For the NAMCSd, used for all other figures and tables,
Clear missing values and perform steps (A) and (B) as in the NAMCS data.
Although reported in Table 1, drop observations that report ‘other government insurance’ as a source of payment.
Keep only those observations of drugs that are the first mentioned drug in a patient visit.
Keep only those observations of drug mentions, that are part of the eight largest drug classes. The names of the included drug classes can be found in Table 3 and the labels the data use in the documentation files.
Keep only those observations of drugs that are prescribed.
Create the same dummies as in the preparation of the NAMCS data (footnote Table 2, ??)
Create an indicator on whether a drug is a multisource drug (definition given in ch.1 paragr. 1: “We categorized drugs with the same ingredients and define drugs in an ingredient-group as multisource if there is at least one generic and one tradename drug within a group.”).
Drop observations of medications that are not multisource drugs.
Use the variable on whether a drug is a generic or trade-name drug to create an indicator on whether the drug is a generic (dependent variable).
Create physician averages of variables listed on p. 123 in Hellerstein (1998).
After completion of these steps, the analysis dataset NAMCS includes 43 variables and 33,123 observations and NAMCSd 29 variables and 8,397 observations. The dataset is aggregated on patient level and is now ready for statistical analysis (see at the end of the next chapter).

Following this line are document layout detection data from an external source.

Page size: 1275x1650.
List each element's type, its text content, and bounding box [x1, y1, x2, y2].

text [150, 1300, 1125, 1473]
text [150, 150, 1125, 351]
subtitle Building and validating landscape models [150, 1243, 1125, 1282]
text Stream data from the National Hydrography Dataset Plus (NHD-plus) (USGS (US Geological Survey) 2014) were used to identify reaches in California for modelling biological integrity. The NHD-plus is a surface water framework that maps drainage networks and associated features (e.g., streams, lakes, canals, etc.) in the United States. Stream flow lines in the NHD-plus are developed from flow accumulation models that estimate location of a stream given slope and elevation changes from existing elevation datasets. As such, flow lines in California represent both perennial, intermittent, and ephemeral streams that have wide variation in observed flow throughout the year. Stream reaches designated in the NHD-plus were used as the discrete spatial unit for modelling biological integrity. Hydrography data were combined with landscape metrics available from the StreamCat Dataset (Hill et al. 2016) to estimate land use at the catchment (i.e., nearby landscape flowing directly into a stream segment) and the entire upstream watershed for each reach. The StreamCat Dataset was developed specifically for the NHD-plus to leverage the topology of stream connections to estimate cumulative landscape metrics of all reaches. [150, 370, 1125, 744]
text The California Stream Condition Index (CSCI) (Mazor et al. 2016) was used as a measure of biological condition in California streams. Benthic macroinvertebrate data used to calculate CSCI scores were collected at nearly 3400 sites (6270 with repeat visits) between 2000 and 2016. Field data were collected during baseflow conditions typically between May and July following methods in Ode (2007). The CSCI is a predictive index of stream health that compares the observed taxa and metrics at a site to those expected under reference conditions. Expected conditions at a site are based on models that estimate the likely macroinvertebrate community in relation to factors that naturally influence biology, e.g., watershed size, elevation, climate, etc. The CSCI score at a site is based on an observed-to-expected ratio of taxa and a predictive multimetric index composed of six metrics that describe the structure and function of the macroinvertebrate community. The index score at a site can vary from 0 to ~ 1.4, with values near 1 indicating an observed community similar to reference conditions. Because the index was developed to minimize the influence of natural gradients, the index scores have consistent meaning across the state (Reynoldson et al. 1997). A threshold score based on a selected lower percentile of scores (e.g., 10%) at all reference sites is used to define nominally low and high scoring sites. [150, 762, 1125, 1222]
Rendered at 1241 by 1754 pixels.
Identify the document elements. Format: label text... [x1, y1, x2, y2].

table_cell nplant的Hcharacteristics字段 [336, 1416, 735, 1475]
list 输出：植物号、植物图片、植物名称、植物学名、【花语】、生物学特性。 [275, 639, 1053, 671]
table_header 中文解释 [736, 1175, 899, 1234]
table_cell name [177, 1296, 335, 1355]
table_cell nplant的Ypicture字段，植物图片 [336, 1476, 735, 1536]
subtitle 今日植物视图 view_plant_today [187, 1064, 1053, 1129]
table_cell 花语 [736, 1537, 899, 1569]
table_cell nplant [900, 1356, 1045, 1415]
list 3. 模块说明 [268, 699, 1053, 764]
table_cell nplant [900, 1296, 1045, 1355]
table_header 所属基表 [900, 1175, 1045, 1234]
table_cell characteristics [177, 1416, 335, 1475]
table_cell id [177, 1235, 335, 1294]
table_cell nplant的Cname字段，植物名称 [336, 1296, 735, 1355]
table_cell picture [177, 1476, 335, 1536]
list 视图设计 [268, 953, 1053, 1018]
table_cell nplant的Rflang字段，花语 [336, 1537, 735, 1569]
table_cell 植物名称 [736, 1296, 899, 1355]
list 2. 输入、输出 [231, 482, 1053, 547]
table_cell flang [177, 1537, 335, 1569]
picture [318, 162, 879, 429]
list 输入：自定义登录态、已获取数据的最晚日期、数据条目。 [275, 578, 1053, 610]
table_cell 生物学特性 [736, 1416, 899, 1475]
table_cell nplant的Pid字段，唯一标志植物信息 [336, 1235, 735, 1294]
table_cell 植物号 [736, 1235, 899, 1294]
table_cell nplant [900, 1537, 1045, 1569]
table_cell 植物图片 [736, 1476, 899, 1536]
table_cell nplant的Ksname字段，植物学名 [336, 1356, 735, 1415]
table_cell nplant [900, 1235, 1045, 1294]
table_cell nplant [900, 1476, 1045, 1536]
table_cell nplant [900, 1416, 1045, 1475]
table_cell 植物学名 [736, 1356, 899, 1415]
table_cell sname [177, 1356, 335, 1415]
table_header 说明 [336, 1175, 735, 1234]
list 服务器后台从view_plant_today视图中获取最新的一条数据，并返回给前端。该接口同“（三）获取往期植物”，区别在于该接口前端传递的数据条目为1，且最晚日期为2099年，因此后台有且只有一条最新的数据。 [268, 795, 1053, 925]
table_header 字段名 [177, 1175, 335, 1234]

Of importance is to ensure that the raw data, the data preparation do-file and the analysis dataset are stored safely.
The NAMCSd dataset serves as a source for the empirical analysis of Hellerstein (1998).
Table (#tab:analysisdat): Variables of the analysis dataset based on NAMCSd
Variable Name | Label |
---|---|
generic_status | 1 if patient receives generic drug, 0 if trade-name |
ingredients | Ingredients of the drug prescribed |
drug_class | 8 largest drug classes prescribed |
age | Patient age |
hmo_pre_paid | HMO insurance |
medicare | Medicare insurance |
medicaid | Medicaid insurance |
other_gov_ins | Other government insurance |
private_ins | Private insurance |
selfpay | No insurance |
other_pay | Other payment |
physician_id | Physican individual indicator |
patient_id | Patient individual indicator |
female | 1 if patient is female, 0 if male |
nonwhite | 1 if patient is nonwhite, 0 if otherwise |
hispanic | 1 if patient is hispanic, 0 if otherwise |
northeast | 1 if practice setting is in the northeast, 0 if otherwise |
midwest | 1 if practice setting is in the midwest, 0 if otherwise |
south | 1 if practice setting is in the south, 0 if otherwise |
west | 1 if practice setting is in the west, 0 if otherwise |
specialist | 1 if physician is a specialist, 0 if otherwise |
mean_age | Mean age of patients in an individual practice |
mean_female | Mean percentage of females in an individual practice |
mean_nonwhite | Mean percentage of nonwhites in an individual practice |
mean_hispanic | Mean percentage of hispanics in an individual practice |
mean_medicare | Mean percentage of patients with medicare insurance in an individual practice |
mean_medicaid | Mean percentage of patients with medicaid insurance in an individual practice |
mean_hmo_pre_paid | Mean percentage of patients with HMO insurance in an individual practice |
mean_private_ins | Mean percentage of patients with private insurance in an individual practice |
Table 4.1 shows the variables included in the dataset.